Table 3 Multivariate analysis (Cox regression) of several prognostic markers in relation to survival of patients with oral squamous cell carcinoma

Discussion

In this study, we first describe the prognostic relevance of TROP2 expression in patients with oral squamous cell carcinoma. Overexpression of TROP2 was detectable in 52 of 90 (58%) specimens and significantly correlated with poor overall survival. In multivariate analysis, TROP2 overexpression was an independent prognostic marker.

The efficacy of classic chemotherapy with cisplatin/5 fluorouracil in patients with oral squamous cell carcinoma has reached a plateau. A better attention based on heterogeneity of the tumor and host characteristics might be one potential way to further improve outcome in these patients. Identification of new prognostic markers and target molecules may allow one to design patient-specific approaches for an optimal therapy. Targeting agents such as monoclonal antibodies have shown activity against different cancer types. This encourages the search for prognostic factors in order to select patients with an aggressive tumor phenotype for a specific treatment strategy.

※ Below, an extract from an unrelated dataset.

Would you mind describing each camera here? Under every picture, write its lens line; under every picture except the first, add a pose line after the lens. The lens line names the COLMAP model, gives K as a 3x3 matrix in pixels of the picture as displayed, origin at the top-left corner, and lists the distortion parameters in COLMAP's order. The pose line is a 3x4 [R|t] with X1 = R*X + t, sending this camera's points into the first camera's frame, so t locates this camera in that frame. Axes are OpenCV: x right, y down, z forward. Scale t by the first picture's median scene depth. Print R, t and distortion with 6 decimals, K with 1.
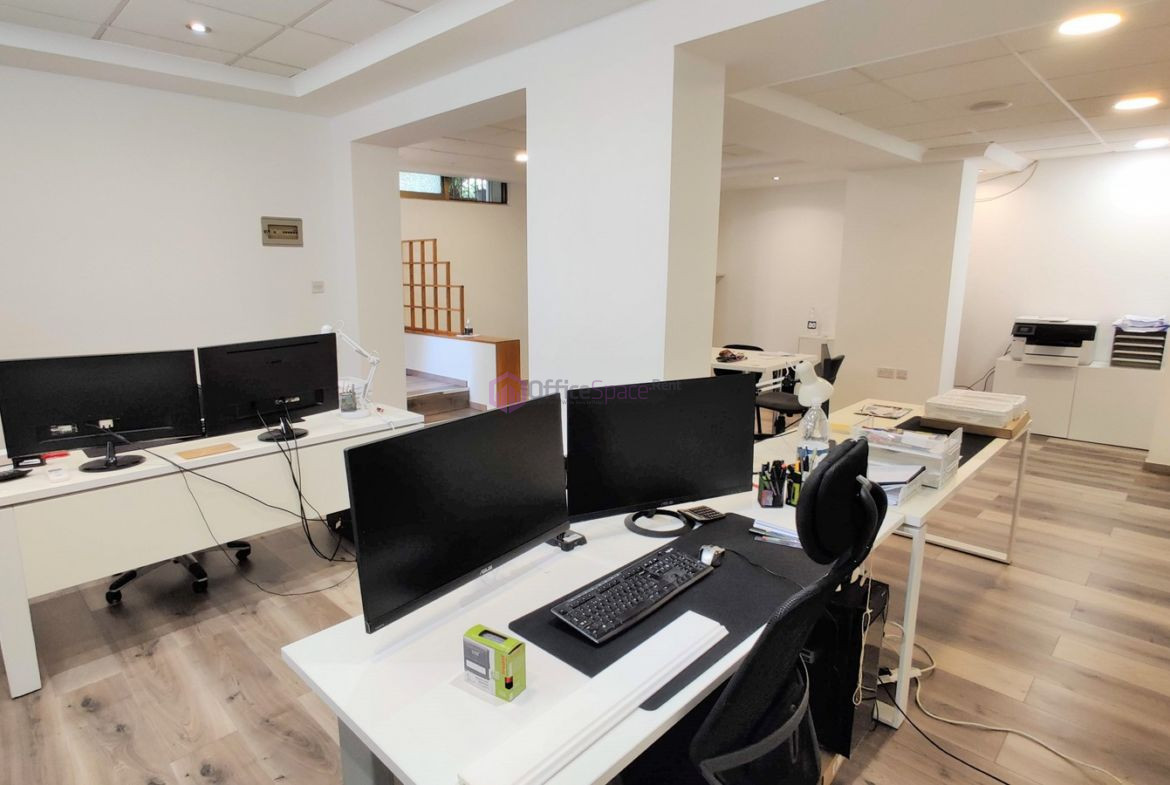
lens RADIAL K [[632.6, 0, 585.0], [0, 632.6, 392.5], [0, 0, 1]] dist [0.010735, -0.000617]
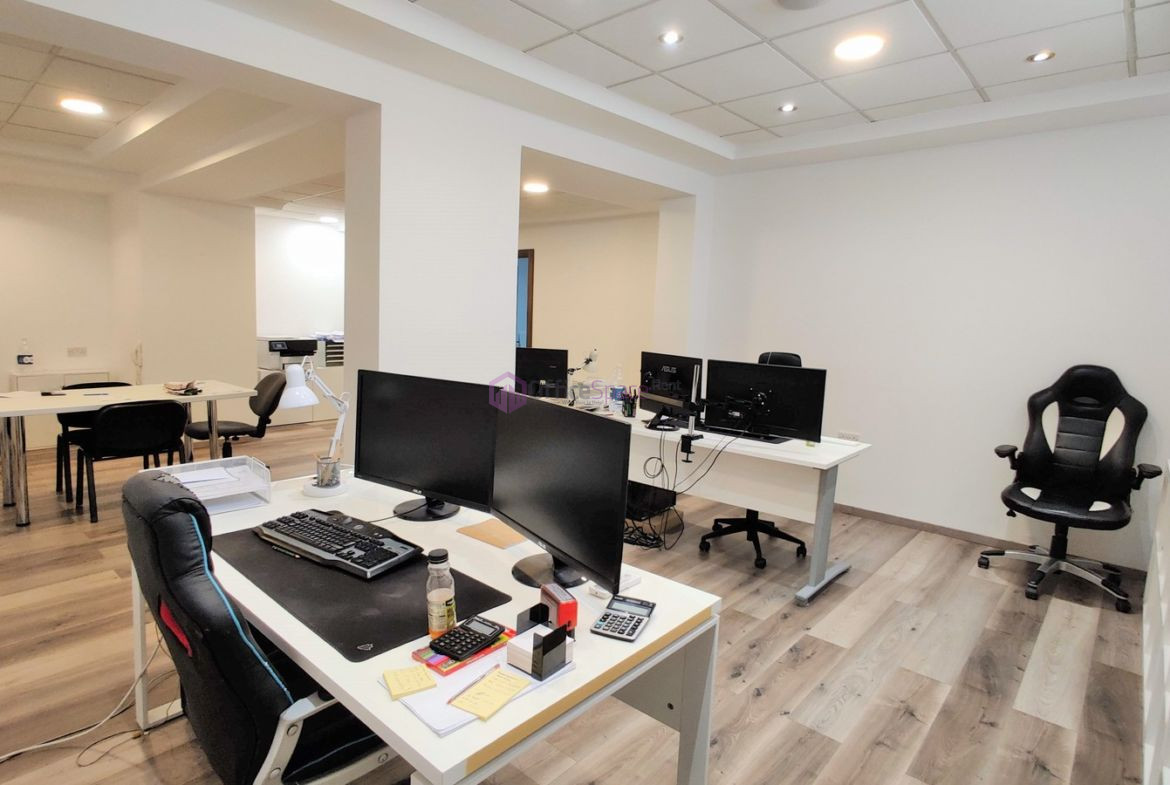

TROP2, encoded by the single-exon gene TACSTD2, is highly homologous to the cell–cell adhesion molecule EpCAM (TACSTD1, GA733-2, 17-1A). The gene is expressed in various human carcinomas and its product is a type I transmembrane protein with several glycosylation sites. We recently showed that EpCAM (TROP1, GA733-2) overexpression predicts poor survival in different cancer entities.14, 15, 16 Interestingly, expression of TROP2 did not correlate with EpCAM expression.17 Anti-EpCAM antibodies can cause significant reduction in mortality and relapse rates of resected colon cancer patients following treatment with the EpCAM-specific monoclonal antibody edrecolomab.18 Owing to its immunogenic properties in cancer patients, active and passive immunotherapeutic agents against EpCAM antigen have been developed.19, 20, 21

The role of TROP2 is not well understood and the physiological ligand is still unknown. Although it has been previously suggested to function as a cell–cell adhesion receptor in cancer cells, recent data are rather indicative of a function in cell signal transduction and tumor cell growth.9, 10 Terrinoni et al22 could isolate a novel cyclin D1-TROP2 fusion oncogene from human cancer cells, suggesting that TROP2 may play a role in the regulation of the cell cycle and the growth of carcinoma cells. Recently, TROP2 was found to be highly expressed in colorectal cancer correlating with aggressiveness and poor prognosis.23 Nakashima et al24 demonstrated that TROP2 is overexpressed in esophageal cancer and that serum TROP2 antibodies correlated with tumor size indicating that TROP2 could be a useful diagnostic marker. Furthermore, a murine monoclonal antibody (mAb) RS7, which specifically reacts with TROP2, has been developed and is rapidly internalized after binding to target cells.25 In addition, a humanized version of RS7 (hRS7) was generated with promising results in an in vivo breast cancer model.26

Taken together, our data support the assumption that TROP2 plays an important role in tumor growth. However, due to the limitations inherent in retrospective analyses, the prognostic value of TROP2 overexpression needs to be validated in larger prospective studies. If confirmed in these studies, TROP2 may emerge as a prognostic tool and an attractive therapeutic target in a subgroup of patients with oral squamous cell carcinoma.